The plan is meant to be used in order. You start with step one and move through each level of support as needed. It works best when it’s specific to you, written down, and kept somewhere easy to find.

How Accurate These Assessments Are

No screening tool can predict with certainty who will attempt suicide. The tools in widespread use are better at identifying people who need further evaluation than at making precise predictions. In studies of adolescent screening tools, sensitivity (the ability to correctly identify someone at risk) ranged from 0.87 to 0.91, meaning the tools caught most at-risk individuals. Specificity (correctly identifying people who are not at risk) was lower, around 0.60, meaning a fair number of people flagged as at risk turned out not to be.

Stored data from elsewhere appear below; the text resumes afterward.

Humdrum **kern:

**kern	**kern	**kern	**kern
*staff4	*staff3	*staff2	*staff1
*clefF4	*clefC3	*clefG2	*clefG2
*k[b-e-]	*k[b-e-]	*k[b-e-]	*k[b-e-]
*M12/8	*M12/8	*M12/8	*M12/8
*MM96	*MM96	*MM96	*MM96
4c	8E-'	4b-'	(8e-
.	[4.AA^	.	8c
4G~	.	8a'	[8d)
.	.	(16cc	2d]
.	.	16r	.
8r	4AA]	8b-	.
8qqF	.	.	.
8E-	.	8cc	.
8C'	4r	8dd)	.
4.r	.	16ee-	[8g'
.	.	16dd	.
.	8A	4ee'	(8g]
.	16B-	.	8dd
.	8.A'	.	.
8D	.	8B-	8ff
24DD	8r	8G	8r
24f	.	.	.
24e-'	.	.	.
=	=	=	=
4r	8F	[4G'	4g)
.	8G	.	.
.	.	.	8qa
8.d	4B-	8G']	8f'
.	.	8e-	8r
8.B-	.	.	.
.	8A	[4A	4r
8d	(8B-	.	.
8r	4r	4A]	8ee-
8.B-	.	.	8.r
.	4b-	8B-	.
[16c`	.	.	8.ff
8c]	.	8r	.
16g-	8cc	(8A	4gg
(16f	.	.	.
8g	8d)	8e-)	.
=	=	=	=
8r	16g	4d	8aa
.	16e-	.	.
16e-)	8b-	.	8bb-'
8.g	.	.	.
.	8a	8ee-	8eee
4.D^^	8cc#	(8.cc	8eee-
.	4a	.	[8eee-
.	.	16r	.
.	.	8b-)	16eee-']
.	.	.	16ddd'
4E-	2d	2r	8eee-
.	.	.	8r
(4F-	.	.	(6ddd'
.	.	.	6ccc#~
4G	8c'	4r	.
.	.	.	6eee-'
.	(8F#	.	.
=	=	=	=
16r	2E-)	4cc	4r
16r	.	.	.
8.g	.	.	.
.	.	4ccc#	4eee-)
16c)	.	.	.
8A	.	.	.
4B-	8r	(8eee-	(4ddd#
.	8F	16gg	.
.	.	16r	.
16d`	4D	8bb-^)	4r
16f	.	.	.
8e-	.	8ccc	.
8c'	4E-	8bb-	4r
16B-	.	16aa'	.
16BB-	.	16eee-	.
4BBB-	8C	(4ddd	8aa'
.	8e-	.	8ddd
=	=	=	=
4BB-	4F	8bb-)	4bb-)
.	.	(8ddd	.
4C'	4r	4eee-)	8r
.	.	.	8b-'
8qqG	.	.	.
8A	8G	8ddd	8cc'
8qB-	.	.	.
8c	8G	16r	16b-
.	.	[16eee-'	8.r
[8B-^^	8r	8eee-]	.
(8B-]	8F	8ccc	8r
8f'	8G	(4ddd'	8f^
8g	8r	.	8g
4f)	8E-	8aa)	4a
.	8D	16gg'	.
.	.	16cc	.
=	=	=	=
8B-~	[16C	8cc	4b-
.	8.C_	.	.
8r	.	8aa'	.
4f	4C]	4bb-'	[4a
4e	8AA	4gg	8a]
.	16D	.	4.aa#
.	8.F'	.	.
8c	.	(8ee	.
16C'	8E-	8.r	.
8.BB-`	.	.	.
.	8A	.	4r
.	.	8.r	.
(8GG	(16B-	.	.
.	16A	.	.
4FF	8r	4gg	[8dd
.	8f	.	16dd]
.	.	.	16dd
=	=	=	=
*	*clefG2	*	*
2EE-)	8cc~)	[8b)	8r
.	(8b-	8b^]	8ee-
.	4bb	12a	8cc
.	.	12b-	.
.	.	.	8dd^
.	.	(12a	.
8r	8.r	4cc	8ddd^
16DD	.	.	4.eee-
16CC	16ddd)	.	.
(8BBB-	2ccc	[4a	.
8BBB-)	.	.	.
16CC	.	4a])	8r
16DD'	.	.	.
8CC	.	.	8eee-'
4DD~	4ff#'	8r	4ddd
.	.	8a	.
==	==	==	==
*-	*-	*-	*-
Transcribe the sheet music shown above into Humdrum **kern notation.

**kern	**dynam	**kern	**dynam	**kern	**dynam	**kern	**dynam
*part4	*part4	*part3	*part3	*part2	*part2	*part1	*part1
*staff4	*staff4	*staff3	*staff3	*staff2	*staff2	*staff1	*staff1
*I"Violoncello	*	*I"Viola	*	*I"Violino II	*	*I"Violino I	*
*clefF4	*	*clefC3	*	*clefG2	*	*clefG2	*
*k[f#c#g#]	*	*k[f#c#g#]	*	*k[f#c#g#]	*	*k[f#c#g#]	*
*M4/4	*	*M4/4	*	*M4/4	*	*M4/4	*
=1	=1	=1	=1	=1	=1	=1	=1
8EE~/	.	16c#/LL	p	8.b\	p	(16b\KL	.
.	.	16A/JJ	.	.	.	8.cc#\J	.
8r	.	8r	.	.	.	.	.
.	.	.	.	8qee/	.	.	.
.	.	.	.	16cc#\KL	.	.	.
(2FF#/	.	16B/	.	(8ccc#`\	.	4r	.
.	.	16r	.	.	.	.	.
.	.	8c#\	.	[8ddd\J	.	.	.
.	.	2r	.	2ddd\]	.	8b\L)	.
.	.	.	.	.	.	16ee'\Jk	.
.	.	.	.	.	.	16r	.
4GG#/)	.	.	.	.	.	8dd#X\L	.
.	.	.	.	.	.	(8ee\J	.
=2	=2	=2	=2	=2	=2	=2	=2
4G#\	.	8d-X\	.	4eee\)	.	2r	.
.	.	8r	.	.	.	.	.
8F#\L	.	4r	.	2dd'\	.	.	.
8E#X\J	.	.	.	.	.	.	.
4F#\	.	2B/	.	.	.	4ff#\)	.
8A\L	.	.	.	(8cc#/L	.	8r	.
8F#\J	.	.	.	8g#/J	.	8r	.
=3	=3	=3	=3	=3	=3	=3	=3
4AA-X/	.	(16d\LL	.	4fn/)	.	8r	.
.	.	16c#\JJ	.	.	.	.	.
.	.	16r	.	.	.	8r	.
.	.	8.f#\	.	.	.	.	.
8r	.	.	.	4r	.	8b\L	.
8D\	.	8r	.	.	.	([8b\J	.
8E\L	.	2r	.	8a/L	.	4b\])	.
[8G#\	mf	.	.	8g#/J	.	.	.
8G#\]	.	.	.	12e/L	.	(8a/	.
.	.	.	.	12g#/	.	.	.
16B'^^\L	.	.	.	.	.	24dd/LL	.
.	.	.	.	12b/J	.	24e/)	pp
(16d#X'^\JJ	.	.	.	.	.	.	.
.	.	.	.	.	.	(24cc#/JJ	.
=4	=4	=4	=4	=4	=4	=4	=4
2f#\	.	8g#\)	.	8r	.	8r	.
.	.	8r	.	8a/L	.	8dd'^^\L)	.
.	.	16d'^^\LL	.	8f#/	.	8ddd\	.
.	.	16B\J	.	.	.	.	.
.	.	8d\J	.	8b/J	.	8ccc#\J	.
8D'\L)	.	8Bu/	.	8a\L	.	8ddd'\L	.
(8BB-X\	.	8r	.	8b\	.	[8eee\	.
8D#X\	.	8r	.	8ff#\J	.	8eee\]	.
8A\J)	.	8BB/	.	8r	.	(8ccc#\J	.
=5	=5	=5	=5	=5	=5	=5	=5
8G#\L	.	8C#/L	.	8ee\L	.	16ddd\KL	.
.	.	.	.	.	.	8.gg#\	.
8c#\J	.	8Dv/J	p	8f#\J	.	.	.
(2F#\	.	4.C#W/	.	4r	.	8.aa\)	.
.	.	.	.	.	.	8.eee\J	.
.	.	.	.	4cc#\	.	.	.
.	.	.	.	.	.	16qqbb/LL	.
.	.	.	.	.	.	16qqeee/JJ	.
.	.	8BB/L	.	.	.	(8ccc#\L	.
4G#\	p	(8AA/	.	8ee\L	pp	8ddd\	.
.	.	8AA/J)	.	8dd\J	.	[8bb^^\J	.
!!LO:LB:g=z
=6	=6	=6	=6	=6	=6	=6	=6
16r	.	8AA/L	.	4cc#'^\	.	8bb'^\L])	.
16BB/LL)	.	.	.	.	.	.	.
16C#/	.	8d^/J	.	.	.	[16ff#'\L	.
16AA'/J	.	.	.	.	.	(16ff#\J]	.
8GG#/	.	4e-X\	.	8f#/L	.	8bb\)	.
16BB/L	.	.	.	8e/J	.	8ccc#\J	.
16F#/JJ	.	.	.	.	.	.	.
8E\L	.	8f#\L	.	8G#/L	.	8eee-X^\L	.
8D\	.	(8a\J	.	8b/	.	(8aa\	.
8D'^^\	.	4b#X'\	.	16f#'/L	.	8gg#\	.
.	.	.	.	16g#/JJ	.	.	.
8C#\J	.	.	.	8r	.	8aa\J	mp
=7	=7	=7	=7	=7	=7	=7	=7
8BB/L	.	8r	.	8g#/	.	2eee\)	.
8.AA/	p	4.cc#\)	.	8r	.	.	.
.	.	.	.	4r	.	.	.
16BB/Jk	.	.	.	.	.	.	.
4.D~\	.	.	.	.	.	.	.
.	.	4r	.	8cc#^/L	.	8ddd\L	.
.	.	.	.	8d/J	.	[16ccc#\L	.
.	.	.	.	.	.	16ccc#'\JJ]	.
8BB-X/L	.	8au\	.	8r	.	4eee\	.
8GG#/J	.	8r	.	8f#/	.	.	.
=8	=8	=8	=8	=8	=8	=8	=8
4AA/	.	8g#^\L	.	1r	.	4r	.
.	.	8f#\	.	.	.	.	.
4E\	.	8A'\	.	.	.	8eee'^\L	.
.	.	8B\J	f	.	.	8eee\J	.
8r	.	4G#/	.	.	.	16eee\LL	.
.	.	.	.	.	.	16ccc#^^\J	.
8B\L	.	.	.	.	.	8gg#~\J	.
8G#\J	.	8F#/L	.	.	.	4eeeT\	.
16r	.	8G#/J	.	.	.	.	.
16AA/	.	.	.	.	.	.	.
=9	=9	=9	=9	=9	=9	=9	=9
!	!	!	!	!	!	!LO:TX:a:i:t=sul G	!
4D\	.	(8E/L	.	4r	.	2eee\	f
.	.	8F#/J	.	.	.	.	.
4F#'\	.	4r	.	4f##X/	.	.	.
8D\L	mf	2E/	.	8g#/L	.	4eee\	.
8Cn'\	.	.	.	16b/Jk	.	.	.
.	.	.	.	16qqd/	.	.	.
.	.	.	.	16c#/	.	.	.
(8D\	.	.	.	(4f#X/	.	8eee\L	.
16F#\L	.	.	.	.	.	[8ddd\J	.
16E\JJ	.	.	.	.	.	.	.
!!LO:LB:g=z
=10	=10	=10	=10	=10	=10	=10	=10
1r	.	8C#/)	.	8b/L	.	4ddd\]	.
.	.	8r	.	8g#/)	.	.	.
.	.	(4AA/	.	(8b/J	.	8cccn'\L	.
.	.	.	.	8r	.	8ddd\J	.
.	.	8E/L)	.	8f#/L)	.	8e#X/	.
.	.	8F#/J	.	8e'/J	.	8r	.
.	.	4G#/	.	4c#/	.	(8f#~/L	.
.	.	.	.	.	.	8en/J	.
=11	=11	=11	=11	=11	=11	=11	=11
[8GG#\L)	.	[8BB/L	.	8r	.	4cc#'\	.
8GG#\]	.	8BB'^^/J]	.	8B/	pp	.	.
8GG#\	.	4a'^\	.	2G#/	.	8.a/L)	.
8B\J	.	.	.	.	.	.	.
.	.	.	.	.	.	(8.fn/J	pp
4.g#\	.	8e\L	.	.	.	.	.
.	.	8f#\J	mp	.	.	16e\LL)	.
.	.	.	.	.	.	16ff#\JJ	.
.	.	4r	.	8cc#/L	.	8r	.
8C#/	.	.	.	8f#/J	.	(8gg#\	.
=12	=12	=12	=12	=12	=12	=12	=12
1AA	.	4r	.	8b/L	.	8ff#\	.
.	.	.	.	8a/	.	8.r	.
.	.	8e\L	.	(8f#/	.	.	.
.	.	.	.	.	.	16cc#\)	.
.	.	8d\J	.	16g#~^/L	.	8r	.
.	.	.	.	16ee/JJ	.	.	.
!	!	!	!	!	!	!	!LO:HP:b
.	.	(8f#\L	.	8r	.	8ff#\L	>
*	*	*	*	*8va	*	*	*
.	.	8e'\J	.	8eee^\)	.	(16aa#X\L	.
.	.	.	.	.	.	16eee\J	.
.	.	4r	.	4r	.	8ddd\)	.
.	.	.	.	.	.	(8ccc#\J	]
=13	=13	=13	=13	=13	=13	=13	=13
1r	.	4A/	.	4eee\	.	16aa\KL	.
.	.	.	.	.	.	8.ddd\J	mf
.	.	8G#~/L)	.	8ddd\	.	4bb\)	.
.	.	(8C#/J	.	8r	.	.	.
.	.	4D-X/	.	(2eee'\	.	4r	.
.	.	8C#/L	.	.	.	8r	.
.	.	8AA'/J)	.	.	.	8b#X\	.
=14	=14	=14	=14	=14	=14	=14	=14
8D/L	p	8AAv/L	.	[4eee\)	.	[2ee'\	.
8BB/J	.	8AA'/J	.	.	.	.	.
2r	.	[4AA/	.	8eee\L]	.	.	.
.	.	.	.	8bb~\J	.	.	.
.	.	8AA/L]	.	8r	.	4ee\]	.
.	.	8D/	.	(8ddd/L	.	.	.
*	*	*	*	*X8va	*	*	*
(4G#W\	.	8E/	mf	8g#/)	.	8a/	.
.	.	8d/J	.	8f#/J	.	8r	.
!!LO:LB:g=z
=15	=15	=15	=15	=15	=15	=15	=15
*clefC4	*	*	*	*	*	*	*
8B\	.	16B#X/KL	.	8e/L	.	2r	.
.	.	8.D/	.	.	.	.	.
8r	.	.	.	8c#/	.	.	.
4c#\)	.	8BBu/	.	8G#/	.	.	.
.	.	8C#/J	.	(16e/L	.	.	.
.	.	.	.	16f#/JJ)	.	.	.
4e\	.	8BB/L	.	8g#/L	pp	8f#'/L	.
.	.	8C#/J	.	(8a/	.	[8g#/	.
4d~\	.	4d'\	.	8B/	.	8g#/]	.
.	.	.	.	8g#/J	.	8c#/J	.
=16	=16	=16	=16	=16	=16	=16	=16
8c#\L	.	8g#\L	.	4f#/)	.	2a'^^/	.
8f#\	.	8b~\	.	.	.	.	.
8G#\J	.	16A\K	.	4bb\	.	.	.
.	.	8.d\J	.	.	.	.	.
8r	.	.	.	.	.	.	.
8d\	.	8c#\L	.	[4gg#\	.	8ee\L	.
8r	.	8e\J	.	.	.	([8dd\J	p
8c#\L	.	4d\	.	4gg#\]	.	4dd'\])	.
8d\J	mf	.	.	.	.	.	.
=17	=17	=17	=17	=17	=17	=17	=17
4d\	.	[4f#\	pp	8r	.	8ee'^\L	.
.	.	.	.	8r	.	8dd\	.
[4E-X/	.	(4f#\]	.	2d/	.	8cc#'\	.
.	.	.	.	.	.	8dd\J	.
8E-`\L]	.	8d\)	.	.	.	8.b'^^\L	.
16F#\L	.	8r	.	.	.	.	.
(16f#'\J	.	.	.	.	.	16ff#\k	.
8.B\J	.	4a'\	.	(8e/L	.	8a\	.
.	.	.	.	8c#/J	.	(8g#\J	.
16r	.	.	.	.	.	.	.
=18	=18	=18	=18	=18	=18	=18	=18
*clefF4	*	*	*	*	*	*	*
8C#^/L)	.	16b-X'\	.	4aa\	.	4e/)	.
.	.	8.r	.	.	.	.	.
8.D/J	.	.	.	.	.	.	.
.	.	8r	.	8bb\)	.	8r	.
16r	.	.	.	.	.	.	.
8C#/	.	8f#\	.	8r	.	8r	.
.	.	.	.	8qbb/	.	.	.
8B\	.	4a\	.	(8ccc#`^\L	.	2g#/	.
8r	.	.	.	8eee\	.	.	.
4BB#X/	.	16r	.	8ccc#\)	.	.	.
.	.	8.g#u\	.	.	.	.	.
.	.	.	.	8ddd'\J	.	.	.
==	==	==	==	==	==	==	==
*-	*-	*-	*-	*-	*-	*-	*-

This tradeoff is intentional. In suicide screening, missing someone who is at risk carries far greater consequences than over-identifying someone who isn’t. Clinicians expect that screening will cast a wide net and that the follow-up assessment is where finer distinctions happen.

Why Documentation Matters

Thorough documentation is a core part of the process, though it happens on the clinician’s side. Courts have consistently held that failure to document a suicide risk assessment falls below the standard of care. The clinical record establishes what information the clinician gathered, how they interpreted it, and why they chose a particular course of action. If you’re a patient or family member, you have the right to ask what was found and what the plan is. The clinician should be able to explain your risk level and the reasoning behind their recommendations.

Where These Assessments Are Required

As of 2025, the Joint Commission (which accredits most U.S. hospitals) requires psychiatric units to screen all patients being treated for behavioral health conditions using a validated screening tool. Patients who screen positive must receive a full evidence-based assessment, and their overall risk level and a plan to address it must be documented. Staff must be trained, and hospitals must monitor whether their screening and management processes are actually working. These requirements align with federal conditions set by the Centers for Medicare and Medicaid Services.

Many emergency departments now screen all patients, not just those presenting with psychiatric complaints, using brief tools that take less than two minutes to administer. Universal screening catches people who might not volunteer that they’re struggling, including those who came in for an unrelated medical issue.